## Work instructions
Although the data below holds other lines too, output only those from the line with "right eye: (176, 166)" up to and including the line with "right elbow: (144, 225)", exactly as they appear.

= = = = = = =

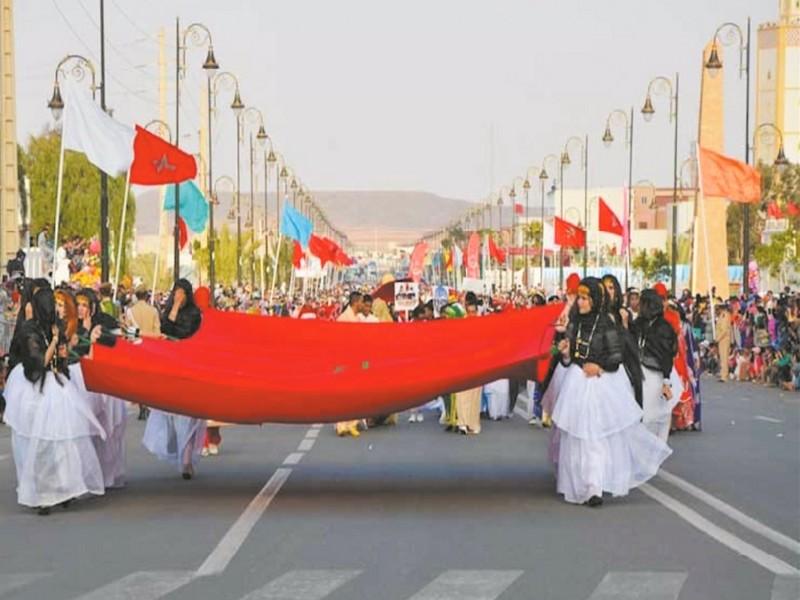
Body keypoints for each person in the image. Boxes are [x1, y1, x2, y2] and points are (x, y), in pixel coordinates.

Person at [551, 278, 671, 507]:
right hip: (575, 384)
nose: (581, 302)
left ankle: (594, 488)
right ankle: (579, 486)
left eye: (585, 298)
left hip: (599, 384)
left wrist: (599, 367)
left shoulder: (606, 323)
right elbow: (564, 358)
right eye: (580, 298)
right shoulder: (573, 324)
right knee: (575, 439)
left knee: (594, 438)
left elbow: (616, 357)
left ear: (594, 300)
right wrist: (564, 352)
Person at [4, 319, 106, 514]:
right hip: (39, 393)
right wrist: (54, 341)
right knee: (42, 445)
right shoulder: (32, 332)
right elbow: (39, 363)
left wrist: (63, 346)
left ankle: (66, 489)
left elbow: (60, 357)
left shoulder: (53, 326)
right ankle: (44, 495)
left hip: (58, 389)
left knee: (65, 444)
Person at [142, 279, 205, 479]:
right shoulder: (169, 310)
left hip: (189, 369)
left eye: (182, 293)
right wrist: (175, 307)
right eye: (176, 293)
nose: (178, 296)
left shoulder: (194, 315)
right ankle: (178, 454)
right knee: (170, 416)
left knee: (189, 418)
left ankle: (186, 461)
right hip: (172, 368)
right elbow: (166, 330)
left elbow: (185, 334)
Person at [634, 289, 679, 442]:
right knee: (641, 417)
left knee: (654, 417)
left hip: (656, 377)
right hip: (639, 376)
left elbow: (667, 356)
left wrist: (666, 381)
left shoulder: (663, 327)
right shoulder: (638, 324)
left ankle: (654, 456)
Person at [454, 292, 483, 435]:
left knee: (475, 394)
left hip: (477, 363)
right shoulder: (461, 323)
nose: (472, 314)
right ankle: (462, 423)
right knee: (462, 393)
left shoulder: (481, 324)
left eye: (474, 311)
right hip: (463, 362)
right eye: (469, 311)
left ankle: (473, 423)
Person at [715, 304, 733, 382]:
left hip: (724, 339)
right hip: (721, 339)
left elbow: (724, 330)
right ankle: (723, 374)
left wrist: (717, 339)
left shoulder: (725, 315)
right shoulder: (721, 315)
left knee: (724, 357)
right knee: (722, 358)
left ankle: (724, 376)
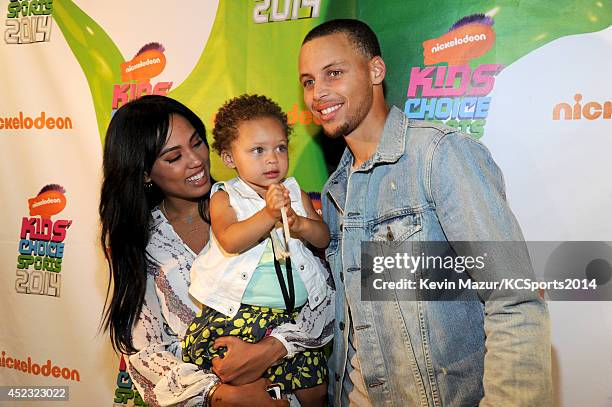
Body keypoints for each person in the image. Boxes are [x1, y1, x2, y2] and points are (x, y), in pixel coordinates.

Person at [298, 19, 552, 406]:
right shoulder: (337, 188)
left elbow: (514, 301)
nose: (319, 93)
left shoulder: (440, 155)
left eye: (334, 73)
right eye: (308, 81)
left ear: (375, 70)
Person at [99, 95, 334, 407]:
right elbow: (146, 353)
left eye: (197, 144)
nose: (196, 160)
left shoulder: (260, 202)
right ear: (144, 173)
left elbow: (325, 297)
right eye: (173, 158)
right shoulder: (145, 245)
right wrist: (219, 394)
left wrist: (274, 348)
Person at [184, 94, 331, 407]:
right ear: (229, 158)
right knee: (250, 386)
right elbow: (230, 239)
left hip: (293, 316)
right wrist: (268, 215)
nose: (272, 159)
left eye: (280, 147)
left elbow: (323, 238)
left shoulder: (294, 191)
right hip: (242, 312)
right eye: (258, 150)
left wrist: (300, 223)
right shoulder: (225, 196)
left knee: (315, 390)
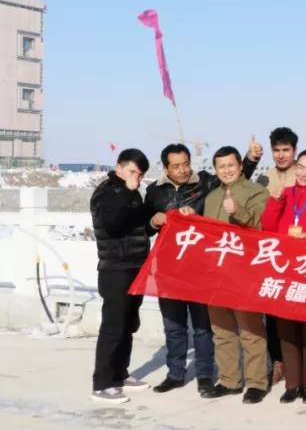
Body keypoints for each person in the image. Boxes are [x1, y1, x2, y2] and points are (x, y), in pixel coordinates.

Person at [144, 141, 259, 397]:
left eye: (186, 164)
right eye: (176, 166)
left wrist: (251, 158)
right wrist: (154, 220)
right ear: (166, 168)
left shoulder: (206, 183)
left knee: (203, 326)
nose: (183, 170)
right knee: (173, 326)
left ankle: (205, 375)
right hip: (168, 268)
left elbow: (234, 176)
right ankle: (175, 374)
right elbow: (144, 225)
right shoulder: (154, 192)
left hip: (200, 267)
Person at [261, 149, 306, 404]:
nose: (303, 173)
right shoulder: (285, 193)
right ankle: (292, 384)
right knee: (286, 329)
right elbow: (268, 226)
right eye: (300, 167)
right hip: (284, 269)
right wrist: (275, 201)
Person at [202, 146, 271, 403]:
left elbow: (261, 227)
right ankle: (229, 380)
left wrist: (237, 210)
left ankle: (256, 383)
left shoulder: (256, 192)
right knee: (222, 330)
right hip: (216, 272)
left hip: (245, 272)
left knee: (250, 330)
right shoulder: (211, 197)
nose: (227, 170)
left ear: (241, 165)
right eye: (221, 166)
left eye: (231, 165)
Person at [90, 149, 153, 405]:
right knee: (113, 326)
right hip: (115, 269)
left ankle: (120, 374)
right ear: (119, 168)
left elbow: (139, 227)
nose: (136, 177)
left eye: (140, 174)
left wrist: (154, 223)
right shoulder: (106, 192)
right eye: (132, 171)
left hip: (135, 266)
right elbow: (112, 223)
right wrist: (128, 191)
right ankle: (102, 384)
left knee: (128, 324)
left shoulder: (132, 193)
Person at [257, 126, 300, 386]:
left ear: (294, 150)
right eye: (277, 150)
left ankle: (299, 363)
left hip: (298, 256)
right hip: (272, 255)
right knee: (271, 313)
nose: (281, 155)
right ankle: (277, 361)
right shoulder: (265, 178)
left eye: (286, 150)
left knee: (297, 309)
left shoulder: (304, 174)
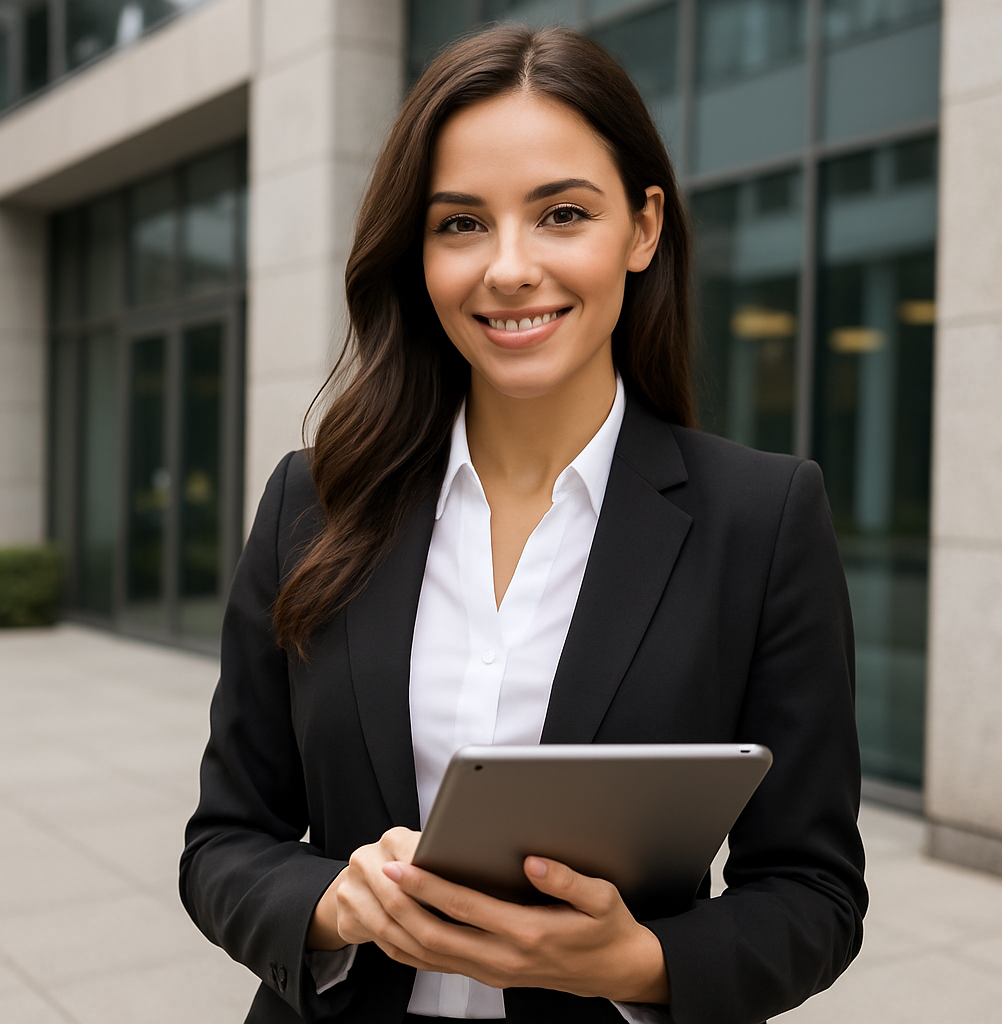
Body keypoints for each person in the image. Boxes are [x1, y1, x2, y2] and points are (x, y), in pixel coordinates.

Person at [180, 24, 867, 1024]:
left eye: (562, 214)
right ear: (418, 252)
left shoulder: (762, 522)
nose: (508, 268)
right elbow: (223, 842)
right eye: (461, 223)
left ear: (642, 229)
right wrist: (332, 905)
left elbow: (814, 894)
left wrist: (639, 962)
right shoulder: (312, 502)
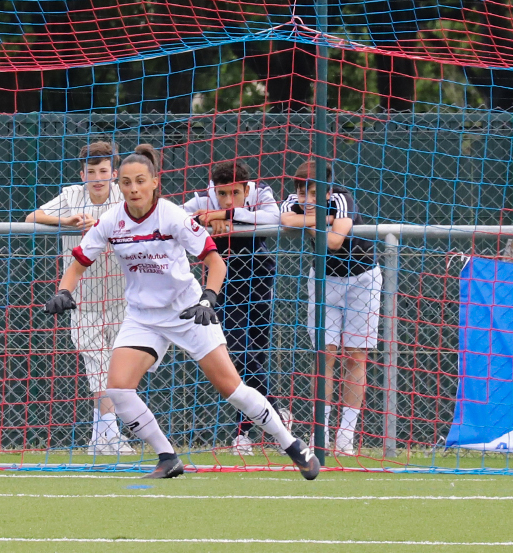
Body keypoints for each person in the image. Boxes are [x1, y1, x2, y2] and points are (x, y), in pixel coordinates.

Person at [45, 145, 321, 480]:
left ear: (154, 182)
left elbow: (215, 262)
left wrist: (208, 298)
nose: (133, 188)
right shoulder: (110, 221)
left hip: (188, 310)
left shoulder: (171, 215)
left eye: (141, 181)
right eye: (128, 182)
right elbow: (78, 263)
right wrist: (63, 291)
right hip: (143, 316)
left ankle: (292, 445)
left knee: (232, 388)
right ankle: (167, 457)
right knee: (118, 388)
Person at [26, 140, 130, 455]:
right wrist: (67, 221)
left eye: (103, 171)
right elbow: (32, 217)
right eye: (91, 172)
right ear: (82, 174)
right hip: (82, 298)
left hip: (123, 298)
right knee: (96, 365)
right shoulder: (72, 196)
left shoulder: (125, 195)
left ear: (113, 173)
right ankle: (109, 433)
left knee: (119, 368)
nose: (97, 178)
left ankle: (105, 432)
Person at [180, 161, 286, 455]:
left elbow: (273, 216)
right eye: (222, 195)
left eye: (235, 194)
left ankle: (244, 433)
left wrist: (225, 216)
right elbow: (180, 216)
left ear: (246, 189)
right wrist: (206, 217)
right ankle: (275, 415)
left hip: (260, 276)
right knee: (240, 353)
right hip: (224, 281)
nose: (228, 200)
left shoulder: (261, 192)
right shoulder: (203, 199)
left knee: (257, 355)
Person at [281, 160, 383, 457]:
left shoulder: (342, 198)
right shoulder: (293, 201)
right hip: (325, 281)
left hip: (363, 279)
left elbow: (337, 241)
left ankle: (346, 436)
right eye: (302, 192)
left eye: (314, 192)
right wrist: (321, 221)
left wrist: (315, 222)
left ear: (327, 190)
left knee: (355, 356)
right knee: (325, 354)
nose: (307, 199)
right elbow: (286, 220)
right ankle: (320, 433)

= = = = = = =

## Response area
right eye: (176, 166)
left wrist: (251, 158)
right wrist: (154, 220)
right ear: (166, 168)
left shoulder: (206, 183)
left knee: (203, 326)
nose: (183, 170)
right knee: (173, 326)
left ankle: (205, 375)
right hip: (168, 268)
left elbow: (234, 176)
right ankle: (175, 374)
right elbow: (144, 225)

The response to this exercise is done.